Marksizm-Leninizm, sosyalizmin temel teorik ve ideolojik çerçevesini sağlayan bir felsefe ve düşünce sistemi olarak kabul edilir. Bu sisteme göre insanlar, sosyal yapının belirleyici faktörleri olan üretim ilişkilerine ve sınıf mücadelesine göre düzenlenmektedir. Bu nedenle din, Marksist teoriye göre toplum üzerindeki rolü çok sınırlıdır.
Marksizm-Leninizm ideolojisi, dinin insanların zihinsel ve felsefi dünyalarına etki ettiğini ve bu etkinin kapitalizm altında daha derin olduğunu kabul etmektedir.

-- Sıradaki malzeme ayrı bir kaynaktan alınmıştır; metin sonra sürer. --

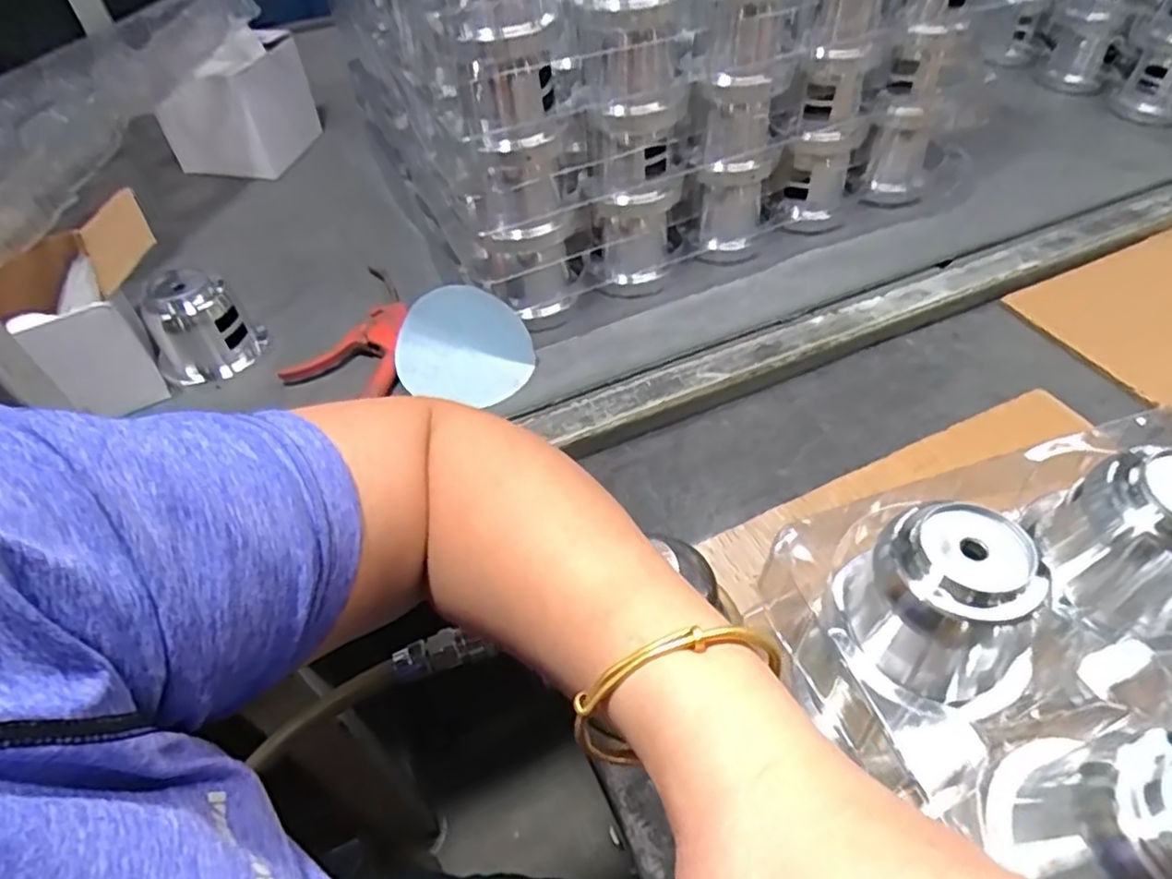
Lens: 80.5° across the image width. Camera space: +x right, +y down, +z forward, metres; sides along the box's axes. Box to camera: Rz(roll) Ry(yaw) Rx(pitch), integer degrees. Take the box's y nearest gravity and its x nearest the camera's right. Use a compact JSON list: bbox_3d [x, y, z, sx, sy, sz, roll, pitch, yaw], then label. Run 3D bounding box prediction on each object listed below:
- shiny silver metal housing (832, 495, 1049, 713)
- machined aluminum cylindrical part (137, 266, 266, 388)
[{"bbox_3d":[0.157,0.080,0.318,0.063,0.097,0.058,-2,48,2],"label":"shiny silver metal housing"},{"bbox_3d":[-0.329,-0.099,0.590,0.077,0.080,0.066,-9,48,-4],"label":"machined aluminum cylindrical part"}]

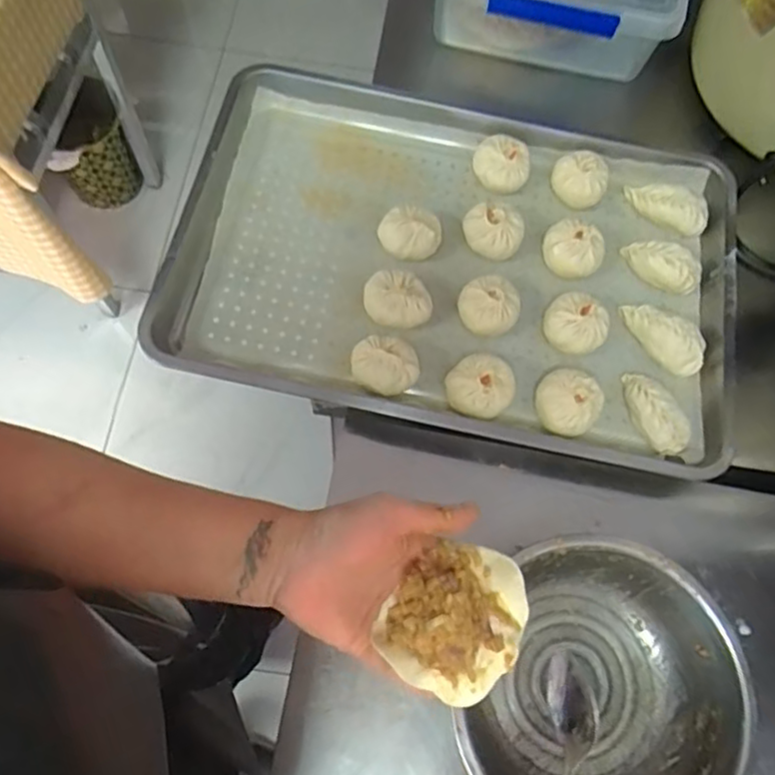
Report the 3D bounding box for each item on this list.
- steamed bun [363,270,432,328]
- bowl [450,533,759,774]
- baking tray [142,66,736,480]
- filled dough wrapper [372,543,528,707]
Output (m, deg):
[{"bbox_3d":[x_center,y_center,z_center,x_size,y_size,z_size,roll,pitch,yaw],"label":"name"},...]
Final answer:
[{"bbox_3d":[0.011,-0.091,0.668,0.070,0.041,0.062,9,69,0],"label":"steamed bun"},{"bbox_3d":[0.171,0.256,0.538,0.229,0.089,0.212,1,70,-3],"label":"bowl"},{"bbox_3d":[0.077,-0.140,0.697,0.585,0.060,0.402,10,70,1],"label":"baking tray"},{"bbox_3d":[0.043,0.138,0.388,0.075,0.033,0.088,34,70,12],"label":"filled dough wrapper"}]

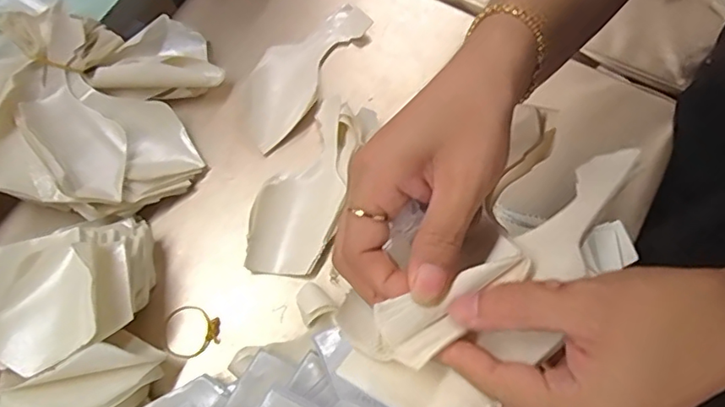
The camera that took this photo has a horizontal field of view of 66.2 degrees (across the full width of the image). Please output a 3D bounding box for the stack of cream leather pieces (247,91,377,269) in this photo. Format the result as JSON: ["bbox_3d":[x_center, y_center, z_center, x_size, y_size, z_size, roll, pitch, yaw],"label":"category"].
[{"bbox_3d":[-0.050,-0.019,0.526,0.077,0.013,0.183,18,71,7],"label":"stack of cream leather pieces"}]

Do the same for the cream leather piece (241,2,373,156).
[{"bbox_3d":[-0.069,-0.141,0.575,0.076,0.011,0.182,29,72,11],"label":"cream leather piece"}]

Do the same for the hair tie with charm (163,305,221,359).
[{"bbox_3d":[-0.150,0.112,0.488,0.049,0.007,0.046,0,69,1],"label":"hair tie with charm"}]

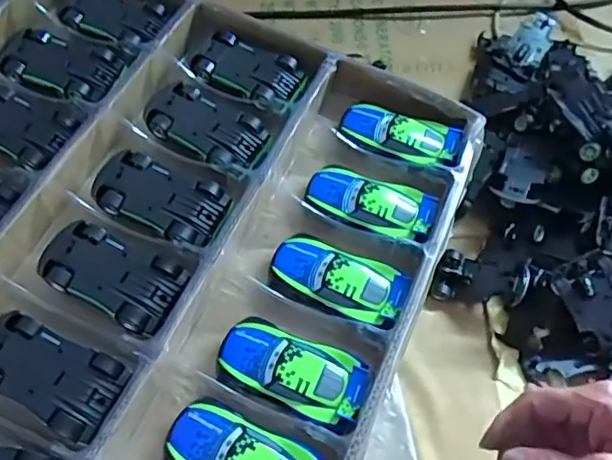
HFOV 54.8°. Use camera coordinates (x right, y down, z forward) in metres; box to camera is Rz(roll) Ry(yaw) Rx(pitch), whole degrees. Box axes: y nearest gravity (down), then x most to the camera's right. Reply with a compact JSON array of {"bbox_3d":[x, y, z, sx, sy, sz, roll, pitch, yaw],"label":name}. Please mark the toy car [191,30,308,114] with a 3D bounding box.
[{"bbox_3d":[-0.052,-0.146,0.561,0.107,0.028,0.063,24,62,13],"label":"toy car"}]

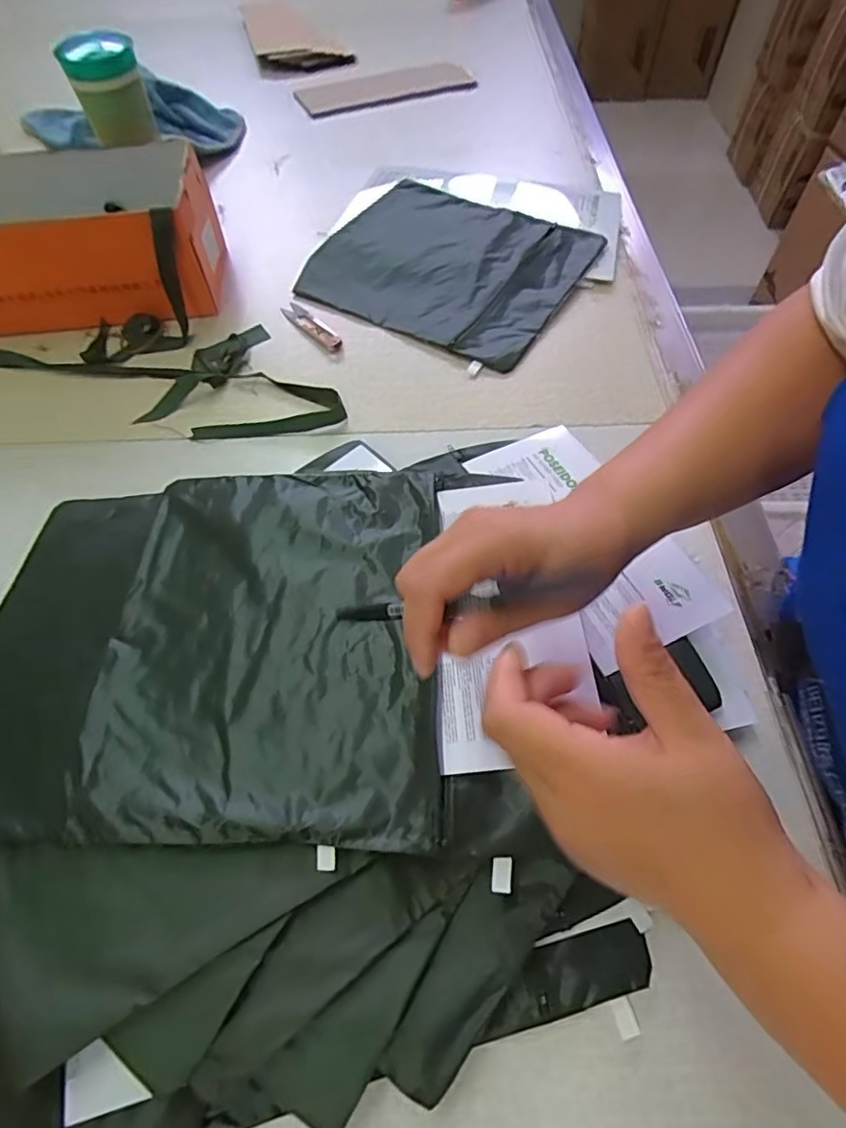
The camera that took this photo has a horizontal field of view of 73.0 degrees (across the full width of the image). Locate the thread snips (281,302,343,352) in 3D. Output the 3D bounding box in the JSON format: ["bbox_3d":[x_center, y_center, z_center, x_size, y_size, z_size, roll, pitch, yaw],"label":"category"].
[{"bbox_3d":[-0.117,-0.247,0.591,0.023,0.010,0.082,-38,66,-21],"label":"thread snips"}]

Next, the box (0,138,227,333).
[{"bbox_3d":[-0.354,-0.327,0.573,0.279,0.107,0.151,-8,59,-5],"label":"box"}]

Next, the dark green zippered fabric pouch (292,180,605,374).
[{"bbox_3d":[0.029,-0.342,0.650,0.278,0.010,0.255,27,63,15],"label":"dark green zippered fabric pouch"}]

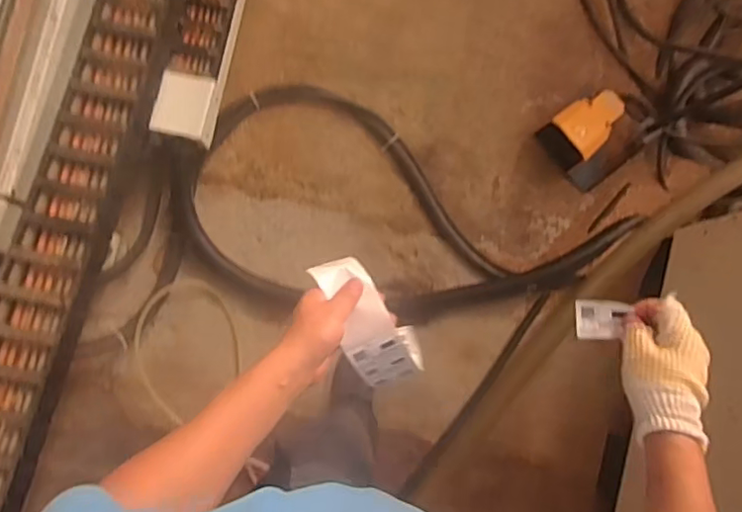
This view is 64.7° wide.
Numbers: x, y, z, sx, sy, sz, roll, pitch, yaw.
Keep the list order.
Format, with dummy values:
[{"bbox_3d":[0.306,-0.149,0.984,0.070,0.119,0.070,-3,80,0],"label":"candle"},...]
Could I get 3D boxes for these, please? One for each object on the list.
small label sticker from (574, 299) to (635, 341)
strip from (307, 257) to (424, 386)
[{"bbox_3d":[0.251,0.070,0.637,0.052,0.007,0.043,-1,90,24],"label":"small label sticker"},{"bbox_3d":[-0.003,0.080,0.658,0.068,0.049,0.175,-31,108,-2],"label":"strip"}]

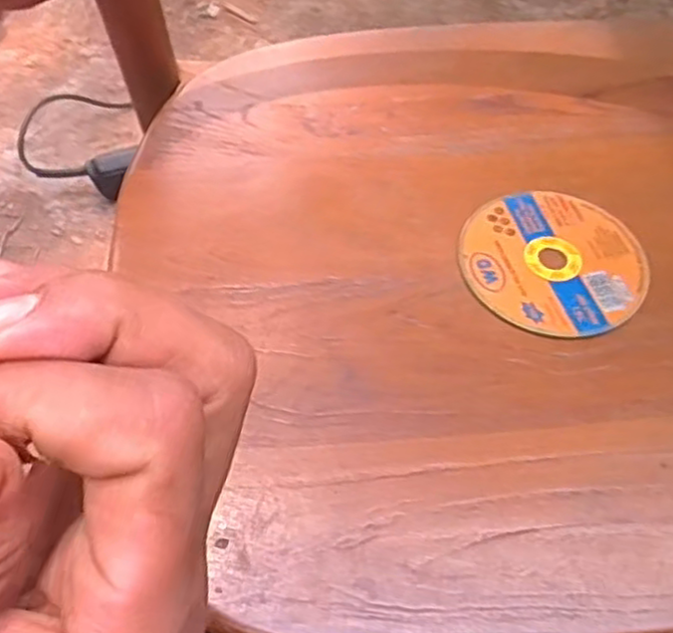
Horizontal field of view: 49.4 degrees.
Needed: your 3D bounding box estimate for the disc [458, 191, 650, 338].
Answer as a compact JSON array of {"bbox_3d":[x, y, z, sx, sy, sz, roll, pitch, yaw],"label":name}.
[{"bbox_3d":[0.119,-0.032,0.404,0.098,0.004,0.097,1,55,-1],"label":"disc"}]

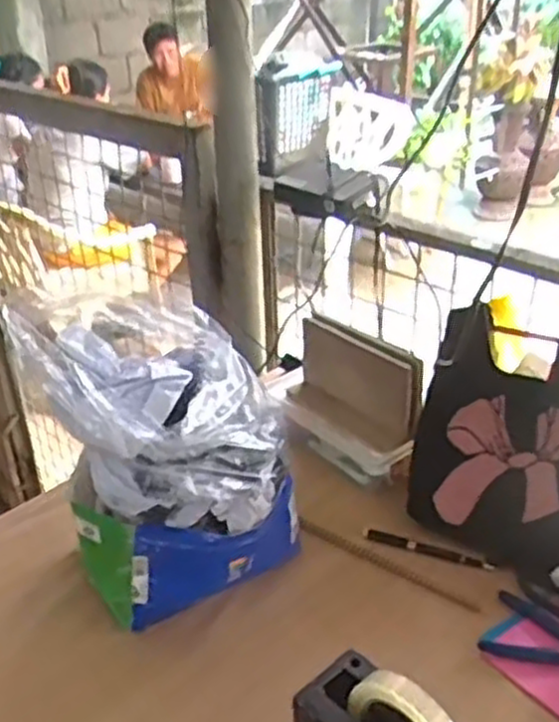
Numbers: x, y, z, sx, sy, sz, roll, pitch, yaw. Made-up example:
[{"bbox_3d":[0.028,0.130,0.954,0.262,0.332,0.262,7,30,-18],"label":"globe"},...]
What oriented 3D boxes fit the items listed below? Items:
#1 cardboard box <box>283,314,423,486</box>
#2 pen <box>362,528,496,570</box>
[{"bbox_3d":[0.089,0.049,1.019,0.078,0.151,0.208,-23,36,-32],"label":"cardboard box"},{"bbox_3d":[0.167,0.213,0.881,0.146,0.012,0.012,10,32,20],"label":"pen"}]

Ancak, Marksistlerin din hakkındaki temel fikirleri, dinin toplumsal bir kurum olarak işlevi konusunda daha az tolerans gösterir.
Marksizm-Leninizm, dinin toplumsal bir kurum ve ahlaki bir otorite olmaktan çıkması gerektiğine inanır. Dinin bu şekilde ideolojik bir güç olarak kabul edilirken, toplumda eşitsizlik ve sömürüyü destekleyen bir kurum olarak kabul edilir.
Din, herkesin vicdanına bırakılması gereken kişisel bir savlar serbestisinin özgürce hareket etmesi gerektiğinde, bir toplumda çeşitli dini inançlar ve uygulamaların olabilmesi gerektiğine inanır. Ancak, onların uygulamasındaki etkiler genel olarak devlet tarafından düzenlenmelidir.
Marksizm-Leninizm, dinin toplumsal bir kurum olarak kaldığı sürece kapitalizm altında var olmaya devam edeceğine inanır. Böylece dinin rolüne ilişkin tartışmalar, konunun sosyal ve siyasi bağlamına bağlı olarak devam etmektedir. Ancak Marksizm-Leninizm'in temel ilkesi, toplumun sınıfsal yapısı ve üretim ilişkileri tarafından belirlendiği ve bu nedenle dinin sınıfsal bir çıkarı olduğu gerçeğidir.
Marksizm-Leninizm ideolojisi, dinin insanların zihinsel ve felsefi dünyalarına etki ettiğini ve bu etkinin kapitalizm altında daha derin olduğunu kabul etmektedir. Ancak, Marksistlerin din hakkındaki temel fikirleri, dinin toplumsal bir kurum olarak işlevi konusunda daha az tolerans gösterir.
Marksizm-Leninizm, dinin toplumsal bir kurum ve ahlaki bir otorite olmaktan çıkması gerektiğine inanır. Dinin bu şekilde ideolojik bir güç olarak kabul edilirken, toplumda eşitsizlik ve sömürüyü destekleyen bir kurum olarak kabul edilir.
Din, herkesin vicdanına bırakılması gereken kişisel bir savlar serbestisinin özgürce hareket etmesi gerektiğinde, bir toplumda çeşitli dini inançlar ve uygulamaların olabilmesi gerektiğine inanır. Ancak, onların uygulamasındaki etkiler genel olarak devlet tarafından düzenlenmelidir.
Marksizm-Leninizm, dinin toplumsal bir kurum olarak kaldığı sürece kapitalizm altında var olmaya devam edeceğine inanır. Böylece dinin rolüne ilişkin tartışmalar, konunun sosyal ve siyasi bağlamına bağlı olarak devam etmektedir. Ancak Marksizm-Leninizm'in temel ilkesi, toplumun sınıfsal yapısı ve üretim ilişkileri tarafından belirlendiği ve bu nedenle dinin sınıfsal bir çıkarı olduğu gerçeğidir.